Several advertisements for the Allen Edmonds shoe company have appeared in The Wall Street Journal. The advertisement mentioned that the company rebuilt over 60,000 pairs of customers shoes in 2010.
I am not sure how many from the general public are repaired each year. But most millionaires regularly have their shoes resoled or repaired. It is not just the male members of the millionaire population who do this; the same is true for women.
I find that within the millionaire next door population women are even more frugal than their male counterparts. Here are just a few examples of this: having shoes resoled or repaired, women 70% (men-68%); having furniture reupholstered or refinished instead of buying new, 58% (48%); having clothes mended or altered instead of buying new, 52% (37%), and searching for a home that was foreclosed, 56% (26%) [see Millionaire Women Next Door].
These patterns of behavior among affluent businesswomen rarely ever show up in the media. Too often what they refer to as career women are depicted as overdressed, self centered, hyperspending beings who don’t seem to have any real interest in living below their means. But in reality it is indeed a small minority of self made millionaire women who fits the above profile. The most the typical millionaire woman ever spent for a suit of clothing for herself or anyone else was $400; a pair of shoes, $139 or for a motor vehicle, $31,315.

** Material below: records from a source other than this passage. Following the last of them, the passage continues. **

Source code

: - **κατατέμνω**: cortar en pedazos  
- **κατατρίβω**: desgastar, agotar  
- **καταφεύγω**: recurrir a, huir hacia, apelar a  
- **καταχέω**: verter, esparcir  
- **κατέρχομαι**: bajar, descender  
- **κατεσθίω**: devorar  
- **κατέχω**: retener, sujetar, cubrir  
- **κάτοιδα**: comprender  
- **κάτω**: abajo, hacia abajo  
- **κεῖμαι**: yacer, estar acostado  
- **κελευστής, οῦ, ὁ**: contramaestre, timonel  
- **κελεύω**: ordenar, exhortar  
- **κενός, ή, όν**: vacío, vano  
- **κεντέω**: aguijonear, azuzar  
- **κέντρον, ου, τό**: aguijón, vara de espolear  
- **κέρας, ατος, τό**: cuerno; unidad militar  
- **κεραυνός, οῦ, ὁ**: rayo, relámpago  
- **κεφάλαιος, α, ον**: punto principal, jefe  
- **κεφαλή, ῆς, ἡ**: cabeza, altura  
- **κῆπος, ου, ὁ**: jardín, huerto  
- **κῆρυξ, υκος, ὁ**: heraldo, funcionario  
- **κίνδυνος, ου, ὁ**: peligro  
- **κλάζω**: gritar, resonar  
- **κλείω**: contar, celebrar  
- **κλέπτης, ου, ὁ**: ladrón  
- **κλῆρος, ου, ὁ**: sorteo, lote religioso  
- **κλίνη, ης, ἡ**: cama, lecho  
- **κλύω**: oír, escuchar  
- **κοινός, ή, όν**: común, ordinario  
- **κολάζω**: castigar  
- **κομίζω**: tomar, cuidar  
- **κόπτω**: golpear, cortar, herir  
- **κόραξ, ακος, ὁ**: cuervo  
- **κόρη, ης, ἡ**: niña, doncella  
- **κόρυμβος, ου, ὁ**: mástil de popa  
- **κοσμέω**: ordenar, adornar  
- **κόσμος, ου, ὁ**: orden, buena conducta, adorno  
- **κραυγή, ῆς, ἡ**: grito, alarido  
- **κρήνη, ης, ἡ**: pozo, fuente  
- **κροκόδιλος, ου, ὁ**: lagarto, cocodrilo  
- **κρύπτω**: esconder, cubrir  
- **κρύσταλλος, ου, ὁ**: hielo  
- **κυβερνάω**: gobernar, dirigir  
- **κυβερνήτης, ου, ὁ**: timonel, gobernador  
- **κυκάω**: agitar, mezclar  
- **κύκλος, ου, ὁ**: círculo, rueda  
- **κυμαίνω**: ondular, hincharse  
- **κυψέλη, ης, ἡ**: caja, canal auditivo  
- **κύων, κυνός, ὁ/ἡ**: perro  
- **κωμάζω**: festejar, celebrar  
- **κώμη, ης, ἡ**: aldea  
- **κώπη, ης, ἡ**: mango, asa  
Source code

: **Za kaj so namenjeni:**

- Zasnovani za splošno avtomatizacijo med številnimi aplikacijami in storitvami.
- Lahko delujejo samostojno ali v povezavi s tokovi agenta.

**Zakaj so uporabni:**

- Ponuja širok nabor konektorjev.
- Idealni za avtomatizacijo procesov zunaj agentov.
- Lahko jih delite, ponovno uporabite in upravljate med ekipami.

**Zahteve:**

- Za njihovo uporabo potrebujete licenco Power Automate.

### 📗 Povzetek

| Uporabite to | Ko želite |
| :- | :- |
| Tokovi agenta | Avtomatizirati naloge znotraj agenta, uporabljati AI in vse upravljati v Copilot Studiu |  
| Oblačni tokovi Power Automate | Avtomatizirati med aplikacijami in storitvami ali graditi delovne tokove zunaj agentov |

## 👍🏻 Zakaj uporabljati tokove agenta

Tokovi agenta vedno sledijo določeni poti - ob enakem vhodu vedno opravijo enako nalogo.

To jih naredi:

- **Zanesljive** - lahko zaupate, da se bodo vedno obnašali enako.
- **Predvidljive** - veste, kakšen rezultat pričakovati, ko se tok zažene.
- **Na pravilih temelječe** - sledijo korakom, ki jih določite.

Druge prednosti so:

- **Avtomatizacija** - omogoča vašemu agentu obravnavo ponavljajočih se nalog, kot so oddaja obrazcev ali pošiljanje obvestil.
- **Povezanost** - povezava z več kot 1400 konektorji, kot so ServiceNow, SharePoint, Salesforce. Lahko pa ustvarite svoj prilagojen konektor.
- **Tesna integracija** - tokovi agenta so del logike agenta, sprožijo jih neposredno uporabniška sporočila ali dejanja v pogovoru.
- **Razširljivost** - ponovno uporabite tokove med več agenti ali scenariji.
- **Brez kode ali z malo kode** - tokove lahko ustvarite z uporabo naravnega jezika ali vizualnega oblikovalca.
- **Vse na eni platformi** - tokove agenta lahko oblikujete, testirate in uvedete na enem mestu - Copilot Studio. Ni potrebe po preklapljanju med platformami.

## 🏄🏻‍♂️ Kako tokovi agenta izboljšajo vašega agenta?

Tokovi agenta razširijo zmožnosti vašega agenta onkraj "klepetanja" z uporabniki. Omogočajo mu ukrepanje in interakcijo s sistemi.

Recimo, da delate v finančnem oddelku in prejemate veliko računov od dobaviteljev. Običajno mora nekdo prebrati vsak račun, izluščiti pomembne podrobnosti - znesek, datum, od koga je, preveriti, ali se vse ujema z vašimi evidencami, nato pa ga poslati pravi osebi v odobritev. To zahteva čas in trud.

I asked more than 200 millionaire women nationwide who are self employed business owners to tell me about the benefits of being wealthy. Their responses indicate that they focus more the needs of others such as: providing financial sercurity for my children and grandchildren, 74%; making significant contributions to charitable causes, 60%, and funding grandchildren’s private school education, 57%. Only 20% said that a benefit of being wealthy was having the ability to purchase a more luxurious home; to join a top notch country club,6%; to own high grade art or antiques, 16%; to purchase a vacation/retirement home, 21%, and to purchase a top of the line automobile, 26%.
6 thoughts on “Even More Frugal: Millionaire Women”
I recall one of my mother’s friends allowing me to stay at her store when I was finished at the town library. Mrs. Jaffe always said that you could always buy something wholesale if you just looked hard enough. She started her dress shop in an old barn which she could afford. That barn became part of the company name before they went public. Dress Barn now has about 1000 stores. Ever frugal, they moved their company HQ out of Stamford, CT because the rents were too high. When her family move to a bigger house in Stamford, they rented a truck and moved themselves. Mrs. Jaffe has given millions to her alma mater, Simmons college to support scholarships for young women.
Why is buying and repairing a pair of $139 (plus the cost of repair) shoes considered frugal, when a person can buy at least seven pairs of shoes for the same price at a discount store?
It’s always curious when people say they are building wealth to pay for the kids’ college or for their grandchildren to have a private school education, when so many of them did not have those “gifts” from their own parents. I wonder if they find that it is helpful for their children in learning how to build wealth themselves, or if that even turns out to be a goal for their children and grandchildren.
I was just reading some doctorate research recently on what motivates a serial entrepreneur to start new ventures. I spoke with the researcher, Margery Mayer, and one of the interesting findings was how different men entrepreneurs were than women. The women were found to be far more pragmatic in the early days of start-ups.
I was astonished to read in the article about your research that was printed today in Bottom Line that the wealthy buy their clothes at Kohl’s, Target and J.C. Penney. As the wife of a multi-millionaire, I can tell you that I never buy clothes at Kohl’s or Target. They are certainly very good value for the very low prices, but in the long run, these clothes wear out quickly, don’t clean well, don’t fit well, tend to lose buttons or tear at seams. Those who can afford more find better quality at higher-end stores like Macy’s or Dillard’s. Yes, often the high cost is only for the name, but the sale price of a Liz Claiborne or a Ralph Lauren retail garment gives many years of wear. This is in the long run a much better value. It’s similar to the comment you made about the high quality of shoe brands purchased by millionaires.
In response to Lisa, there was a good line in the MND that said, “you don’t wear cheap shoes; they wear you.” This, I remember, and I have worn some very very cheap shoes that made me realize they would ruin my health if I kept it up.
Also, $139 is not expensive for a pair of shoes if you make at least $50k because you’ll either wear them every day for a year or more, or you’ll have them for many years if you don’t wear them very often.